Questions on the material:
**a)** Answer these questions from the text on the hymn "Ach bleib mit deiner Gnade":
(i) In what year did Stegmann publish the hymn, and in which book?
(ii) How many stanzas does the hymn have?
(iii) Who translated the text into English, and in what year?
**b)** Write out word for word the part of the text on the hymn "Ach bleib mit deiner Gnade" starting with "The six stanzas pray" and going on through "1 Corinthians 1:4–9.".

Hymn with text by Josua Stegmann

"Ach bleib mit deiner Gnade" (Ah, abide with your grace) is a hymn with text by Josua Stegmann written in 1627. The melody is taken from "Christus, der ist mein Leben", a 1609 song by Melchior Vulpius that became one of the key melodies in Protestant hymnody. It is part of several current hymnals, the Protestant Evangelisches Gesangbuch as EG 347, the Catholic Gotteslob as GL 436 and the Mennonitisches Gesangbuch as MG 149. It belongs to the ecumenical hymns.

== History ==
Stegmann was a Lutheran theologian at the University of Rinteln from 1621. During the Thirty Years' War, the town was occupied for half a year in 1623 by troupes of Christian von Braunschweig-Wolfenbüttel. From the mid-1625s, it was also stricken by the plague. Stegmann wrote "Ach bleib mit deiner Gnade" and published it in 1627 in the second edition of his prayer book Christliches Gebet Büchlein, subtitled "... auff die bevorstehende Betrübte, Krigs, Theurung und Sterbens Zeiten gerichtet, benebenst Morgen und Abendtsegen auff alle Tage in der Wochen, so wol auch Beicht, Communion und andern Gebetlein auff allerhand Noth der Christenheit accommodiret" (... for the upcoming sad times of war, inflation and dying, with blessings for morning and evening for all days of the week, as well as accommodating repentance, communion and other little prayers for several needs of Christianity). The first edition, probably of 1626, is lost. It appeared again in Lüneburg in the 1633 collection Ernewerte Hertzen-Seufftzer (Renewed heart's sighs).

== Theme ==
Each of the six stanzas begins with "Ach bleib ... bei uns" (Abide ... with us). It is reminiscent of a line from the narration of the walk to Emmaus: "Bleib bei uns, denn es will Abend werden", which was later set to music by Bach in his cantata Bleib bei uns, denn es will Abend werden, BWV 6, in Rheinberger's Abendlied, Albert Thate's round "Herr, bleibe bei uns" and Jacques Berthier's "Bleib mit deiner Gnade".

The six stanzas pray that Jesus may remain "with us" ("bei uns") with his grace, word, illumination, blessing, protection and faithfulness, possibly derived from 1 Corinthians 1:4–9.

== Melody and music ==
The melody was taken from a 1609 hymn, "Christus, der ist mein Leben", by Melchior Vulpius, which developed to a key melody of Protestant congregational singing.

More songs were written to the same melody, such as the 1850 "Nun schreib ins Buch des Lebens" (Now write into the book of life) in Strasbourg, and the Catholic "Beim letzten Abendmahle" (At the last supper"), written by Christoph von Schmid in 1807, and part of the Gotteslob as GL 282.

Heinrich Schütz composed a choral setting, SWV 445. Wilhelm Rudnick composed another, Op. 70,1, and Sigfrid Karg-Elert wrote an organ chorale, one of his 66 Chorale improvisations for organ, Op. 87,1.

The jazz musicians Till Brönner (flugelhorn) and Dieter Ilg (double bass) included the song in their 2018 album Nightfall.

== Translation ==
Catherine Winkworth translated the text into English in 1863 as "Abide among us with Thy grace". She changed the metre, making it impossible to sing it to the common melody in German-speaking areas, but it became popular with several different tunes.

Entries supplied:
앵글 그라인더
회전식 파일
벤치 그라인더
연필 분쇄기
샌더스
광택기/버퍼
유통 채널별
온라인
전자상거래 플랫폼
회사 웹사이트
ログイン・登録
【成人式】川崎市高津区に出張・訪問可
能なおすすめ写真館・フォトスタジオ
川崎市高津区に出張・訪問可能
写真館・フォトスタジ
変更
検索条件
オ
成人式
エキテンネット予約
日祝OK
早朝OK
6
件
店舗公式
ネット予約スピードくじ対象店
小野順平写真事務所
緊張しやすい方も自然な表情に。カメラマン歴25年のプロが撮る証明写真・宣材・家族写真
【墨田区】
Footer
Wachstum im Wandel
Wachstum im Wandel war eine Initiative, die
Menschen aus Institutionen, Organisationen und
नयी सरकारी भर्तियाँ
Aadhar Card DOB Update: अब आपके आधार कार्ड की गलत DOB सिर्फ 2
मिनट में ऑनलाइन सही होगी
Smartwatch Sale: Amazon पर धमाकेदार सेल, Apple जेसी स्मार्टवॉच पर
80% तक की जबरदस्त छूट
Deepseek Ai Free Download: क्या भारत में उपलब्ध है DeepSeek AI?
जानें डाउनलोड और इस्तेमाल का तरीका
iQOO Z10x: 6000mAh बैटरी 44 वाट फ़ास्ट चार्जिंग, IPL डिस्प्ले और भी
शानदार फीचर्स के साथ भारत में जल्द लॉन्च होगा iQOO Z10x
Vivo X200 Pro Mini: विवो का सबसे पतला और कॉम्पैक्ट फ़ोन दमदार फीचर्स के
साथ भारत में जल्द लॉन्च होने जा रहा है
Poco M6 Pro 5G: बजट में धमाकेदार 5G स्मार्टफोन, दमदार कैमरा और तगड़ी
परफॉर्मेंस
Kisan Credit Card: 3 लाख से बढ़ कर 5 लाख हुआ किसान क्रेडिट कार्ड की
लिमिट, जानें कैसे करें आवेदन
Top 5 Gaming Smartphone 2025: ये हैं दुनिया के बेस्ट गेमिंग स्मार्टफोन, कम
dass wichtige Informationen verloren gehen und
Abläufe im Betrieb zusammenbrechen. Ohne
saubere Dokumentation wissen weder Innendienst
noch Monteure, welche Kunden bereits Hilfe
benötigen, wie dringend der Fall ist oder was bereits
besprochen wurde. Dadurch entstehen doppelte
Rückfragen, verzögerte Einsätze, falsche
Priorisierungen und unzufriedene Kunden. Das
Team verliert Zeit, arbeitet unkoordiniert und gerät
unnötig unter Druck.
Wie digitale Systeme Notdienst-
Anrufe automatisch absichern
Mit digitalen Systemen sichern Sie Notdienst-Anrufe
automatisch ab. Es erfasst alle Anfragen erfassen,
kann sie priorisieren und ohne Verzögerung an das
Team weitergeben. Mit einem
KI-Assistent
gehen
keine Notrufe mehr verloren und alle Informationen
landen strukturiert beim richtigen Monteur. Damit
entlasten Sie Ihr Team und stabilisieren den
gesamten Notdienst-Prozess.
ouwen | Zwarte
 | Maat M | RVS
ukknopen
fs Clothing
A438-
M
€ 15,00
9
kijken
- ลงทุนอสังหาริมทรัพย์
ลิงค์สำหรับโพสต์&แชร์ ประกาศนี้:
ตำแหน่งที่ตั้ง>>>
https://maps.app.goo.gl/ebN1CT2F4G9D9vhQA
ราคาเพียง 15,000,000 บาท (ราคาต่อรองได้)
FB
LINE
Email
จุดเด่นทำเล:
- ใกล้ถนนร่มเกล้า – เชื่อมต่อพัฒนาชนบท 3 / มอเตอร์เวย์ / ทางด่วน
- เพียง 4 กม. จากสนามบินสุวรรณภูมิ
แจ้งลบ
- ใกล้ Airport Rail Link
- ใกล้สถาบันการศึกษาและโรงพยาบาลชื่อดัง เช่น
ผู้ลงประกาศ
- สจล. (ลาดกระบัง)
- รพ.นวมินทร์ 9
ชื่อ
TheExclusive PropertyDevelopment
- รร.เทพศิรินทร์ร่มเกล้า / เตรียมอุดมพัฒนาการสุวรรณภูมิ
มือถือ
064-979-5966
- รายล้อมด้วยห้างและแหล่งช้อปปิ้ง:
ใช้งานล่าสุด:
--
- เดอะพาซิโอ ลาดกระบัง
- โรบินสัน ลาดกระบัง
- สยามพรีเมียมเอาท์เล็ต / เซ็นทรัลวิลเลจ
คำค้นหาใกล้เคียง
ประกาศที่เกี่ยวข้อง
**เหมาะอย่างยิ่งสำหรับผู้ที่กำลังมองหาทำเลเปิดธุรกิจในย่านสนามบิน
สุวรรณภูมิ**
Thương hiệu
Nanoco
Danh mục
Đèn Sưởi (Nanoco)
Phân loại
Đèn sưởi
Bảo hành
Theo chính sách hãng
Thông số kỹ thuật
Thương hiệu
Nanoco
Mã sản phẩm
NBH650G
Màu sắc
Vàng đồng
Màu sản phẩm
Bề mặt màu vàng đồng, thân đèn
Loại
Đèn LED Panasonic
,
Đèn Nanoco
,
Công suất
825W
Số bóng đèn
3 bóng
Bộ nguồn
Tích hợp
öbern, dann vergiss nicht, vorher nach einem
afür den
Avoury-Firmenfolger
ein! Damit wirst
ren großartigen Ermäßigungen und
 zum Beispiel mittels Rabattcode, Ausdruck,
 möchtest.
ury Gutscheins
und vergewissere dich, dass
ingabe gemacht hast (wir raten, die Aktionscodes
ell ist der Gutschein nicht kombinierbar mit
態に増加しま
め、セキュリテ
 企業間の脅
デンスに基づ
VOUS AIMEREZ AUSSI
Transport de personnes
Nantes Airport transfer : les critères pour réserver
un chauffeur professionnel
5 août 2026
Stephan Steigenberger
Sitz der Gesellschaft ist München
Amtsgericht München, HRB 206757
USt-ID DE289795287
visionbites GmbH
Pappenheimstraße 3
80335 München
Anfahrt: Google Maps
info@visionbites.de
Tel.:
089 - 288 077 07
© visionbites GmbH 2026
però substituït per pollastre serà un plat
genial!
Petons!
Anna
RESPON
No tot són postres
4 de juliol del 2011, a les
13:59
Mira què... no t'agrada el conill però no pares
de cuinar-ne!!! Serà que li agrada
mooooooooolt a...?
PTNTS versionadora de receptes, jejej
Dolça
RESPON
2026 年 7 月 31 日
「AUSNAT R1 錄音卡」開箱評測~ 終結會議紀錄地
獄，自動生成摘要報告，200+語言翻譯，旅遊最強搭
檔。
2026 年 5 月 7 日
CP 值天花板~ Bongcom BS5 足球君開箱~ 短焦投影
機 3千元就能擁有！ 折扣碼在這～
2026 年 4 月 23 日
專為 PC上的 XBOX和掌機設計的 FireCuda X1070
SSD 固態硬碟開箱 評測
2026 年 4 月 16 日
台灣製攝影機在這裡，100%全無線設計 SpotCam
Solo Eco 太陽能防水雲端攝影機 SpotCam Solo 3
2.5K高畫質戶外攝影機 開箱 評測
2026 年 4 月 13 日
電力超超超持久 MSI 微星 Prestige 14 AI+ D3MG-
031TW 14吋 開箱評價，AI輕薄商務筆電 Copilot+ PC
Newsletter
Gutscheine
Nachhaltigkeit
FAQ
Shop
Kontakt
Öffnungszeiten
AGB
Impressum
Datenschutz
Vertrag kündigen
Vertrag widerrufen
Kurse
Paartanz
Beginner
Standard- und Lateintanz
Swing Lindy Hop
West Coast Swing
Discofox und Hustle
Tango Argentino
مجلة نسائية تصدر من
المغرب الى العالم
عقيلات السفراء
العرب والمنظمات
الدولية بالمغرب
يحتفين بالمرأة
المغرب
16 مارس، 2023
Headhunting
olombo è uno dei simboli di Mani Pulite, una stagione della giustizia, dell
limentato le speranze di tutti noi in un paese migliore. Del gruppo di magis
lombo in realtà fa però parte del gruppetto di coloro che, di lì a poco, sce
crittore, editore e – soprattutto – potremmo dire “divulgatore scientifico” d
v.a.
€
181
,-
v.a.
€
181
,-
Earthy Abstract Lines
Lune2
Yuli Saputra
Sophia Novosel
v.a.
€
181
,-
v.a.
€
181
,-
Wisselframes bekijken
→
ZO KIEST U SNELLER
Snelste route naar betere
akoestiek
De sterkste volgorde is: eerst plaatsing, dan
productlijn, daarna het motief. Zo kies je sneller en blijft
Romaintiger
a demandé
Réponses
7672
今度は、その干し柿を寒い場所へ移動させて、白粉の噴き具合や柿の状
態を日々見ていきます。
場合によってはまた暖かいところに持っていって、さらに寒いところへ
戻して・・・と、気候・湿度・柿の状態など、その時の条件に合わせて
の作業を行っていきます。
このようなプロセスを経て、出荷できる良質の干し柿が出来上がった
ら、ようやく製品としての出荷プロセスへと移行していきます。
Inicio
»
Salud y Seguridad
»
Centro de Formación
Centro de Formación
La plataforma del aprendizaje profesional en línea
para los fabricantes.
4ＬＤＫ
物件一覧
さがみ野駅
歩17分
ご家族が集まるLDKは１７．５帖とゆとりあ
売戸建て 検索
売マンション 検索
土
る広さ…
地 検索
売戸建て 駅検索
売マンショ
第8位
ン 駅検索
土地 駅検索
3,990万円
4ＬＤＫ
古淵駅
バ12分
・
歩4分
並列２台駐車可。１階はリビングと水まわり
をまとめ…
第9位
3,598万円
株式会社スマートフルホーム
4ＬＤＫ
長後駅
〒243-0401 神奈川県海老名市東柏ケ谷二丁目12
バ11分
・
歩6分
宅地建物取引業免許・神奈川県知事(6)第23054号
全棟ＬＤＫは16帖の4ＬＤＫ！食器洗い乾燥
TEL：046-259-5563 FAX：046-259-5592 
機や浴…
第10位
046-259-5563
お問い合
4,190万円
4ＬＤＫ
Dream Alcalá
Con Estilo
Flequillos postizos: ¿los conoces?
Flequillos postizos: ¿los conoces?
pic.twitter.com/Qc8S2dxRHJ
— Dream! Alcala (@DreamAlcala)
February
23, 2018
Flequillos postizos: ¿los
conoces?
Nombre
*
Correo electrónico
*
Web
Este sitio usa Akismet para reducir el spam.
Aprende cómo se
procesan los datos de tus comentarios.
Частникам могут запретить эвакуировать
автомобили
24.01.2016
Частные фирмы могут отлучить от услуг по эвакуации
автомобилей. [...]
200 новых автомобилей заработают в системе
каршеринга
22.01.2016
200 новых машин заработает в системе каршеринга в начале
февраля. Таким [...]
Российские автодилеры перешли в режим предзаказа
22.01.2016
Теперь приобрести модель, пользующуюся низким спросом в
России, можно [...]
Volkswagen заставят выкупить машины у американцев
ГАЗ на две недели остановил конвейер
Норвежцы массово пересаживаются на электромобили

Solved tasks:
**a)**
(i) 1627, in the second edition of his prayer book Christliches Gebet Büchlein.
(ii) Six.
(iii) Catherine Winkworth, in 1863.

**b)**
The six stanzas pray that Jesus may remain "with us" ("bei uns") with his grace, word, illumination, blessing, protection and faithfulness, possibly derived from 1 Corinthians 1:4–9.